▸ **Data records**:
───

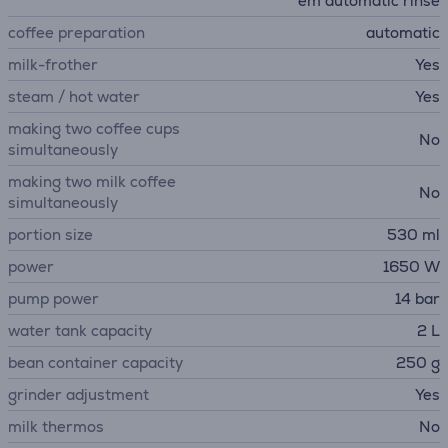
em automatic rinse
coffee preparation
automatic
milk-frother
Yes
steam / hot water
Yes
making two coffee cups
No
simultaneously
making two milk coffee
No
simultaneously
portion size
530 ml
power
1650 W
pump power
14 bar
water tank capacity
2 L
bean container capacity
250 g
grinder adjustment
Yes
milk thermos
No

───

▸ **Problem to solve**:
Read the entries and show each line that mentions "water".

▸ **Problem solution**:
steam / hot water
water tank capacity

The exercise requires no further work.